Copy every line of the records below word for word, but leave out the pictures.

Data entries
** start **

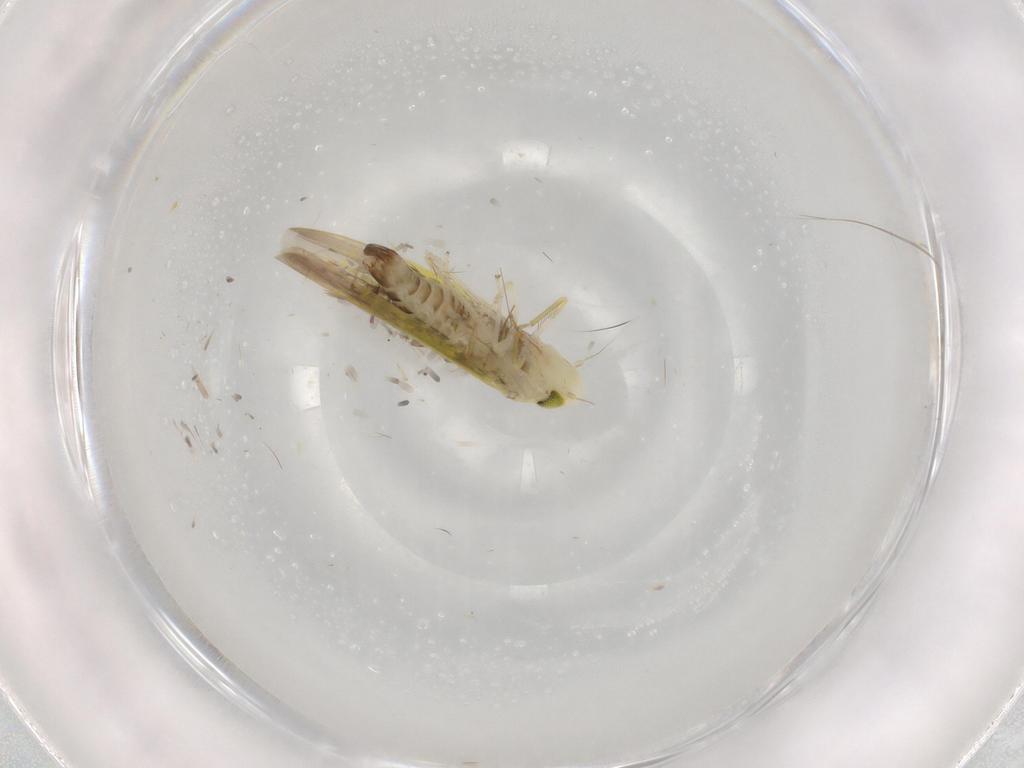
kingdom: Animalia
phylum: Arthropoda
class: Insecta
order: Hemiptera
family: Cicadellidae
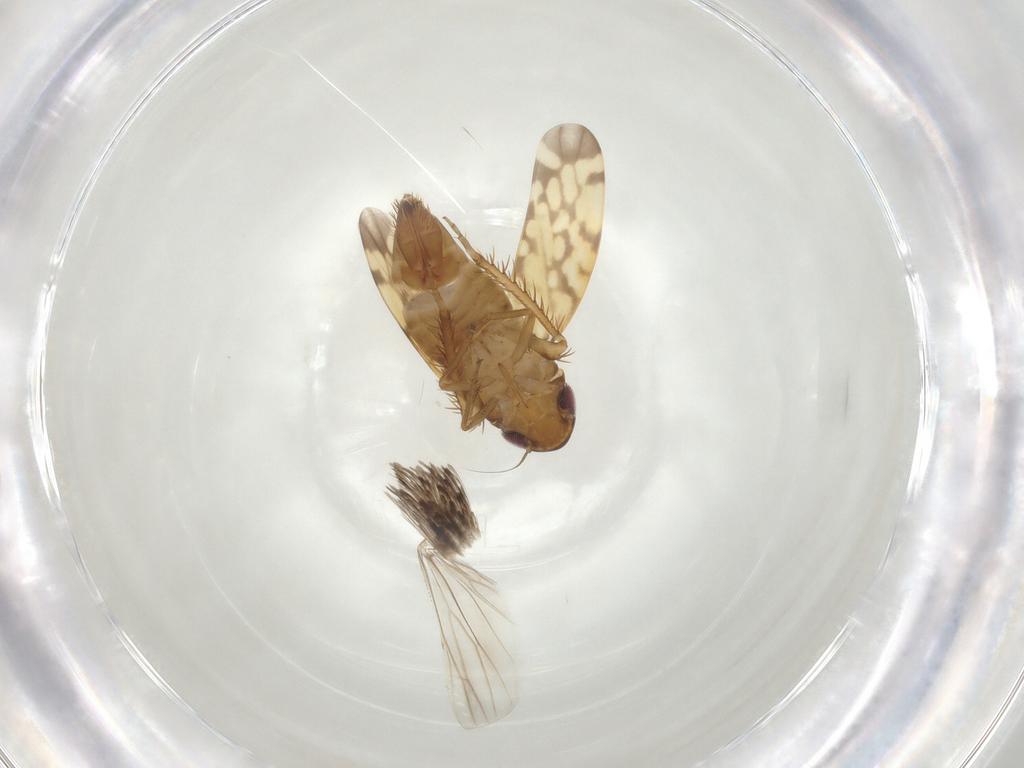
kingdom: Animalia
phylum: Arthropoda
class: Insecta
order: Hemiptera
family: Cicadellidae
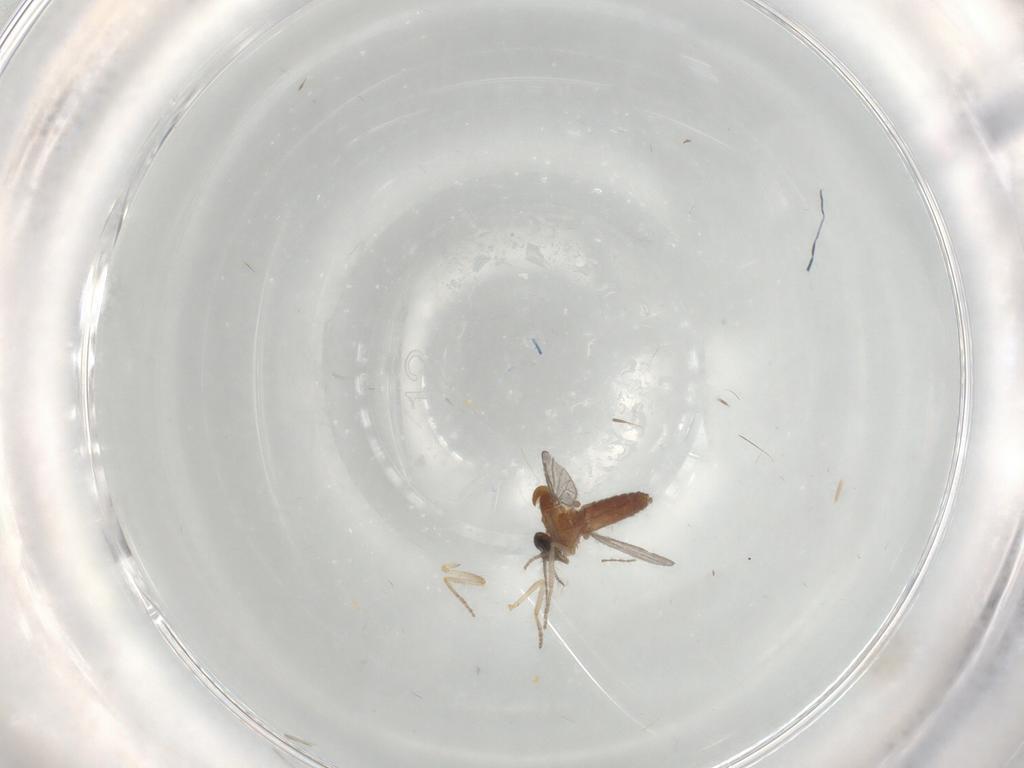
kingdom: Animalia
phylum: Arthropoda
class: Insecta
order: Diptera
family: Ceratopogonidae
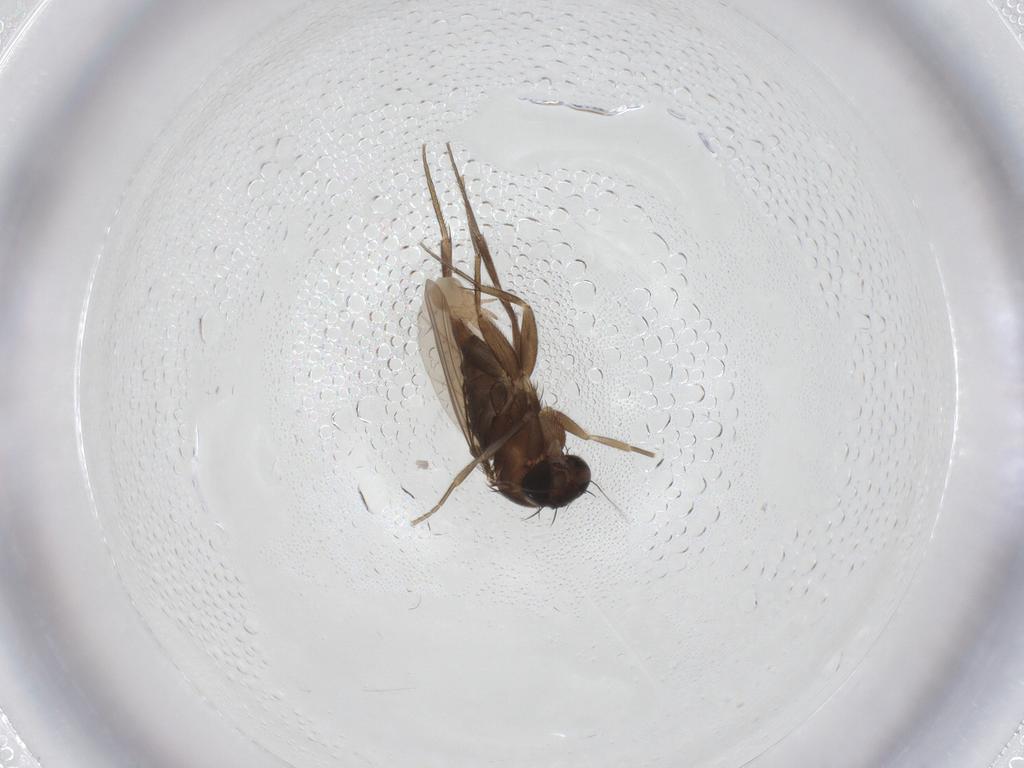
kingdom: Animalia
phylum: Arthropoda
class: Insecta
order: Diptera
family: Phoridae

** end **

Task result
kingdom: Animalia
phylum: Arthropoda
class: Insecta
order: Hemiptera
family: Cicadellidae
kingdom: Animalia
phylum: Arthropoda
class: Insecta
order: Hemiptera
family: Cicadellidae
kingdom: Animalia
phylum: Arthropoda
class: Insecta
order: Diptera
family: Ceratopogonidae
kingdom: Animalia
phylum: Arthropoda
class: Insecta
order: Diptera
family: Phoridae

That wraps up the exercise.